Ingstad also voiced concerns about state budget talks moving toward a reorganization of realignment funding, which many people believe would put more responsibility at the county level.
"In this period of uncertainty I think things are going to change dramatically as we know it and I don't think right now I could give you a recommendation on what next year's budget's going to look like."
BOS Chairwoman Lori Simpson agreed, explaining that the state might not give counties adequate funding to cover the new responsibilities.
Indian Valley Supervisor Robert Meacher argued that the critical staffing committee must be well aware of the uncertainty and uneasiness in the state and still recommended filling the social services positions.
He added that people looking for work right now were well aware of the possibility of losing a new job because of budget or economic problems.
Ingstad and Swofford commented that people still got upset the last time that type of situation came up.
The CAO said he thought the state wanted to move more responsibilities to the local level "because they think local government has an easier opportunity to raise taxes than the state does, but I don't think there's gonna be the will of many people on these local boards of supervisors to raise taxes."
Trumbo told the board her committee did consider these factors and concluded funding was currently available and the social services department felt these were essential positions to refill.
The critical staffing committee recommended filling all three positions.
"I hear that argument," Ingstad responded, "and all these positions, everybody's gotta have the position, but we're gonna lay off the last person in my office when she retires. You go to most other CAO offices and they've got three, four or five people in similar-sized counties."
"It's always easier to have a vacant position than to lay off a person, and when somebody retires it's a lot easier than a layoff," he added.
Asked if realignment funds from the health and human services department could be used to fill the CAO office staff position, Ingstad said that wasn't possible, "but realignment dollars are at the discretion of the board so they can move them around."
When asked where the board could move those realignment funds he said, "It'll all depend on what the new realignment looks like."
Meacher commented that under the state's current rules "those funds are relatively restricted."
"The board still has a great deal of leeway in providing programs with that money," Ingstad contended.
New Graeagle Supervisor Jon Kennedy told his fellow board members he wanted to meet with each department head requesting positions but didn't realize the preceding Friday was a county holiday, and wasn't able to get to all of them.
"I don't feel like I had enough time to attack each one of these and discuss with department heads to make a decision today."

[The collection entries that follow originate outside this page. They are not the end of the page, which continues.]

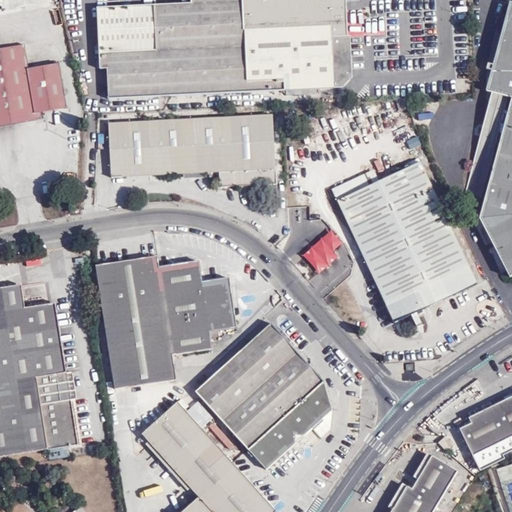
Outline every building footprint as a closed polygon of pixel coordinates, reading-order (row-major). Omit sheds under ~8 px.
[(353,77),(353,76),(240,81),(231,0),(192,0),(192,3),(98,8),(101,69),(108,69),(109,99),(262,92),(344,88),(353,77)] [(231,0),(240,81),(353,76),(351,36),(346,36),(344,0),(231,0)] [(511,3),(487,92),(511,98),(508,113),(499,147),(480,219),(510,277),(511,276),(511,3)] [(29,69),(25,45),(0,49),(0,126),(42,119),(41,113),(67,108),(59,64),(29,69)] [(487,120),(481,142),(499,147),(508,113),(503,111),(487,120)] [(220,187),(276,184),(273,115),(109,123),(111,178),(219,172),(220,187)] [(379,182),(337,201),(394,323),(478,284),(421,162),(379,182)] [(332,190),(337,201),(379,182),(374,170),(332,190)] [(115,390),(177,380),(173,356),(213,350),(210,332),(238,328),(230,278),(202,282),(199,261),(160,267),(158,257),(96,266),(115,390)] [(22,285),(15,286),(19,309),(26,308),(22,285)] [(15,286),(0,288),(0,363),(14,455),(78,445),(67,374),(59,375),(48,305),(26,308),(19,309),(15,286)] [(59,375),(67,374),(56,303),(48,305),(59,375)] [(324,382),(272,323),(195,392),(246,448),(266,470),(294,445),(332,411),(324,382)] [(0,457),(14,455),(0,363),(0,457)] [(501,453),(511,447),(511,396),(469,417),(471,423),(460,429),(477,464),(501,453)] [(233,463),(178,402),(142,434),(199,498),(182,511),(276,511),(277,511),(233,463)] [(446,451),(453,445),(446,437),(439,443),(446,451)] [(480,470),(504,458),(506,461),(511,458),(511,447),(501,453),(477,464),(480,470)] [(433,511),(458,471),(432,456),(412,489),(407,486),(391,511),(433,511)]
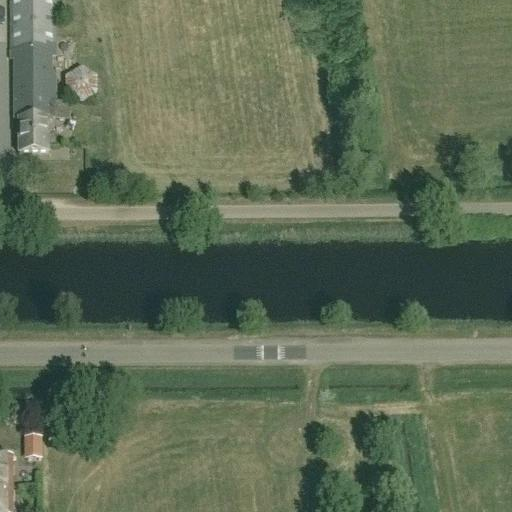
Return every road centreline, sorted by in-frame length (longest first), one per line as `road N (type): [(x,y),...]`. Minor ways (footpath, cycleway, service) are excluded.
road 1 (unclassified): [(0,356),(511,352)]
road 2 (unclassified): [(0,213),(511,212)]
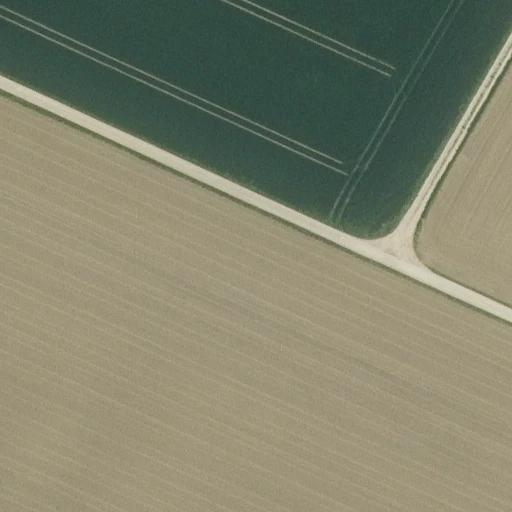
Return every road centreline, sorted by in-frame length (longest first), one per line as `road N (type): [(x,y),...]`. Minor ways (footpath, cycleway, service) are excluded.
road 1 (track): [(0,83),(511,316)]
road 2 (track): [(385,258),(511,46)]
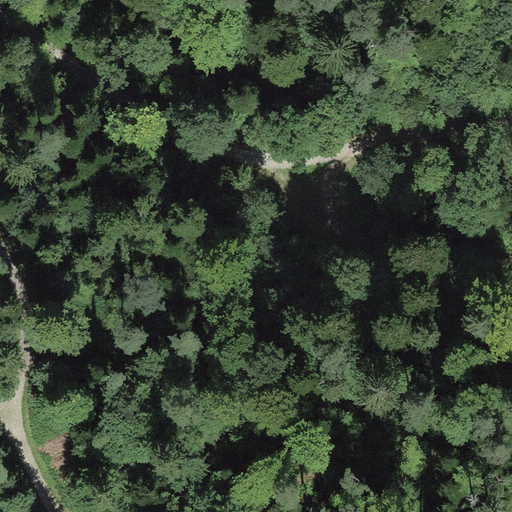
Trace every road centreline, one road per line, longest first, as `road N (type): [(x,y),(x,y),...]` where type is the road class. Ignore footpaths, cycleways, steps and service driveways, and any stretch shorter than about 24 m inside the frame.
road 1 (track): [(0,17),(93,85),(234,152),(317,160),(393,139),(511,124)]
road 2 (track): [(317,160),(334,231),(385,261),(511,259)]
road 3 (track): [(0,404),(12,400),(24,303),(0,246)]
road 4 (track): [(12,400),(61,511)]
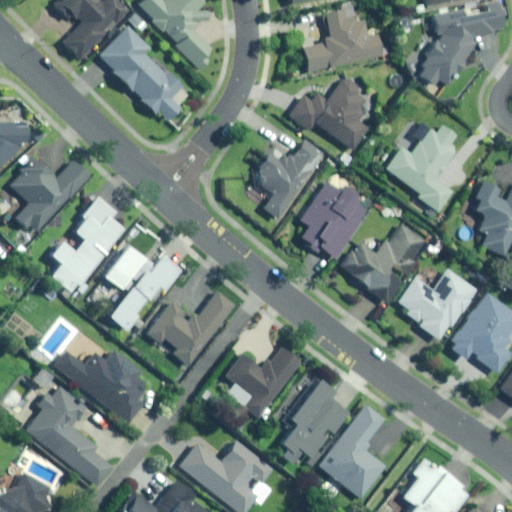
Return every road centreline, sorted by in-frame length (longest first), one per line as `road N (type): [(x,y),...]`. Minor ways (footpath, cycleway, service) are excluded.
road 1 (tertiary): [(511,465),(268,284)]
road 2 (residential): [(85,511),(268,284)]
road 3 (tertiary): [(163,193),(0,34)]
road 4 (residential): [(163,193),(230,109),(243,80),(246,0)]
road 5 (tertiary): [(268,284),(163,193)]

Simpson told him Social Services Director Elliott Smart likely didn't attend the supervisors' meeting because "I think most department heads figure if its gone through critical staffing as a recommendation then it usually goes forward with the board."
Meacher said the committee was formed "to try to take politics out of this and hone in on the position and the issue and look at the details that we can't go through unless we did a workshop here at the board level on all this."
"It's been previous boards' policy that if you're going to form a committee you take that committee's advice. Otherwise you don't need the committee."
Chester Supervisor Sherrie Thrall argued that the county should fill realignment positions until the board had more clarity on what the state would do.
Simpson supported Smart's request, saying his workload was "at the highest level it's ever been in this county and according to the audit he has $300,000 in reserves so to me I say move forward."
Kennedy said he didn't want to disrespect the committee but wanted more time to sit down with Smart and discuss the positions, explaining that he just got this information the previous Thursday.
"That's how it's going to be when you're a supervisor," Simpson told him.
"No, no, no - not with me it's not," he retorted.
The board agreed to continue the decision on those positions until the next meeting: Tuesday, March 1.
The supervisors then approved five positions in the public works, treasurer and probation departments.
One position in the planning department was delayed until the new fiscal year begins, with Planning Director Randy Wilson and the critical staffing committee supporting the decision.